# [TASKS TO PERFORM]
**1)** Summarize the forum thread on cam timing in two sentences.
**2)** Transcribe the part of the forum thread on cam timing starting with "## reylamb (Feb" and going on through "going on there.".

# [TEXT BLOCK]
>>>

Sure you do. By moving the peg to the 55% hole you are forcing that peg to touch the cable a little sooner than in the 65% hole. This makes the top cam lag slightly behind in getting to the stop. Depending on DL and DW you can either add a half to full twist in the BC or take the same out of the CC. :thumbs_up


----------



## leintz (Apr 24, 2003)

thanks guys, I'm more educated now....:smile:


----------



## leintz (Apr 24, 2003)

*new graph*

the green one...

floating support...free to roll..


any comments...


----------



## reylamb (Feb 5, 2003)

I am not sure on what to comment on? Hoyt has built downward nock travel on all of their cam systems, and have been for quite some time. It is a design philosophy from Hoyt that downward nock travel will give more consistant results. There is not much you can do to change it, if anything at all. You could try playing with the rotation of the top cam to get a closer to level nock travel, but I doubt you will ever achieve it.

Personally, I believe you are overthinking this quite a bit. Level nock travel is quite overrated. Look at the results in the pro class in the NFAA and FITA events world wide. The bows flat out shoot.

I will say that your mapped DFC looks differrent than any curve I have ever seen or mapped with spirals. Every spiral cam I have ever mapped a DFC for the DFC stays flat at the top, not slowly dropping down. I am not sure what is going on there.


----------



## leintz (Apr 24, 2003)

*jep*

I'm agree...I don't waste my time any more..

thanks guys!


----------

<<<

Collected data
>>>

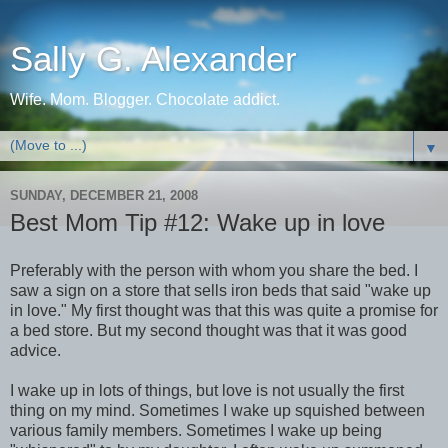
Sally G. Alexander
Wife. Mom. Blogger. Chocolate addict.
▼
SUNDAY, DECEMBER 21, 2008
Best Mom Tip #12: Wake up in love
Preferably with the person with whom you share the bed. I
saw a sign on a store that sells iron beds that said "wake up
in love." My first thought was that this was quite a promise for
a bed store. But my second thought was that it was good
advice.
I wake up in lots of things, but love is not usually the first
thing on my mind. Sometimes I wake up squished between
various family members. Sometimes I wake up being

<<<

# [TASK-BY-TASK RESULTS]
**1)** Moving the peg to the 55% hole makes it touch the cable sooner, so the top cam lags slightly in reaching the stop, which can be offset by adding a half to full twist in the BC or taking the same out of the CC, depending on DL and DW. A reply explains that Hoyt deliberately builds downward nock travel into all of its cam systems, calls level nock travel overrated, and notes that the posted DFC looks different from any spiral-cam curve the writer has seen or mapped.

**2)**
## reylamb (Feb 5, 2003)

I am not sure on what to comment on? Hoyt has built downward nock travel on all of their cam systems, and have been for quite some time. It is a design philosophy from Hoyt that downward nock travel will give more consistant results. There is not much you can do to change it, if anything at all. You could try playing with the rotation of the top cam to get a closer to level nock travel, but I doubt you will ever achieve it.

Personally, I believe you are overthinking this quite a bit. Level nock travel is quite overrated. Look at the results in the pro class in the NFAA and FITA events world wide. The bows flat out shoot.

I will say that your mapped DFC looks differrent than any curve I have ever seen or mapped with spirals. Every spiral cam I have ever mapped a DFC for the DFC stays flat at the top, not slowly dropping down. I am not sure what is going on there.